Nicole Kuklok-Waldman: Helping Lawyers Find Their Best Lives

nicole kuklok walman

AALM: What drew you to a career in law?

NKW: I was a political science major in the 1990s! You know those kids, the ones who always argue, always have a clever idea or retort? Yup, that was me. I guess it was my destiny.

AALM: Why land use and entitlements?

NKW: When I left law school, I practiced BigLaw litigation, and it was not a good fit. Sitting in an office all day drafting documents was not fun, it was depressing and not where I excelled. But I thought that’s what practicing law was until I learned from my husband who worked as chief of staff to a state assemblymember at the time, about his collaboration with land-use attorneys in Los Angeles. I decided to transition practice areas, and I found a practice of law that I loved! I was paid to strategize, socialize, and represent clients without a courtroom.

AALM: While in law school, what kind of career did you imagine, and how does your practice differ today from those ambitions?

NKW: After law school, I was easily sucked into the big firm pipeline. I knew it would be a lot of work, but I didn’t realize most lawyers don’t last that long in big law…and I lasted longer than most! I didn’t think about professional goals, or even what I want to be doing every day. What I realized is that it isn’t just about your career… it’s about your life, what you like, and what you excel at. Today, I own a land-use consulting firm with a partner. I also created a course called the Lucky Lawyer to help unhappy lawyers figure out how they can pivot in their careers to make themselves as lucky as I feel to do what I do every day.

AALM: What are you most proud of professionally and personally?

NKW: Professionally, I am proud of the number of houses and jobs I have created in the Los Angeles area. It is a privilege to make the world a better place using your skills. I am also very proud of my learned willingness to be vulnerable… that vulnerability has allowed me to go out and create my businesses, try different things, teach, and try to help lawyers find their best lives. As for personal accomplishments, I am very proud of my amazing family and the fantastic life we lead. Trying to lead a balanced life is a constant effort and I often fail, but more often, I believe, I succeed.

AALM: Tell us about your interest in helping other attorneys find career satisfaction.

NKW: I’ve met so many unhappy lawyers and it makes me so sad because that’s such a loss for everyone. You’re not putting all of your best self and best gifts into the world and making it a better place. If you aren’t happy, everyone knows it and feels it…including those you love and those you are responsible for.
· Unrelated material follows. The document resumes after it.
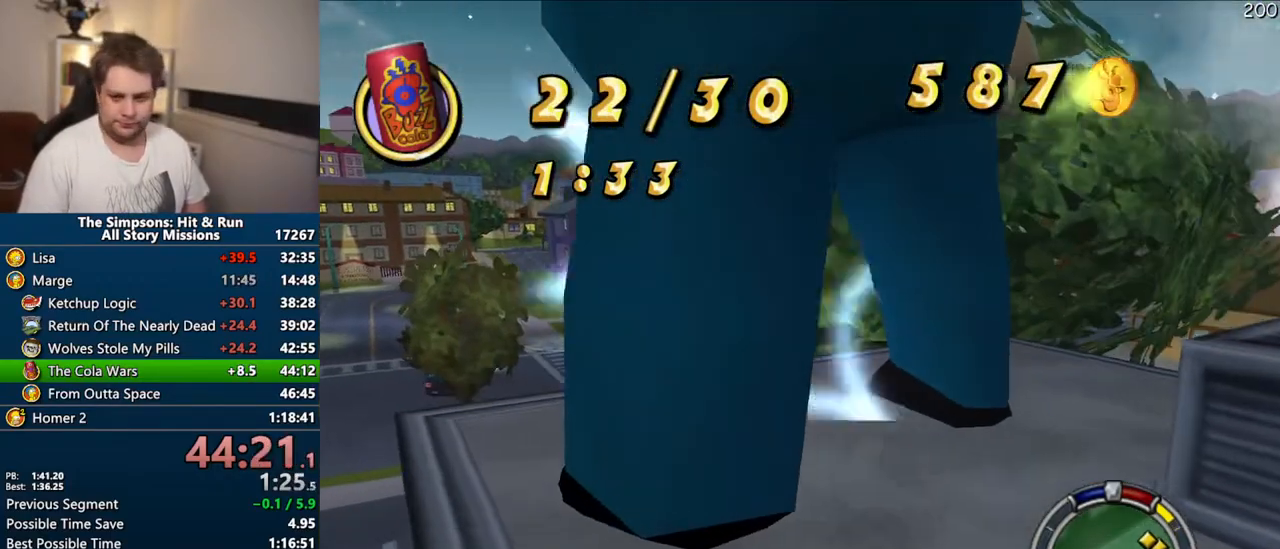
{"dt_ms": 500, "buttons": ["SQUARE"], "left_stick": "right", "right_stick": "right", "events": [[50, "SQUARE", "down"], [150, "left_stick", "right"]]}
At the beginning of COVID, I started offering lawyer career change guidance to lawyers that were in transition, but I realized that a lot of the advice I was giving was about stepping back, figuring out the big picture of what you want out of your own life, and I was able to convert that advice into a course that teaches you to redirect your legal career. This isn’t magic – it’s work – but if you are ready, I do believe you can find joy and gratification in your job, whatever that looks like.

AALM: Why do you think attorneys struggle to find happiness in the legal profession?

NKW: I think a lot of people aren’t clear on what being a lawyer means and what it looks like, what the work feels like, and that it is a great fit for some people, but not others. I also think that it’s very easy to feel stuck in a practice area where switching may make all the difference in the world. The thing about the law is a lot of us don’t even know what others do on a day-to-day basis. What if I told you that in many practice areas, the process is relatively the same, just with a different subject matter? It’s true.

AALM: What do you wish you would have known sooner? What advice would you share with others?

NKW: It’s never too late. I spent a lot of time thinking I made career mistakes from which I could never recover. But that was not the case. Instead of regret, take a beat, make a plan, and regroup. Then move forward toward your best life.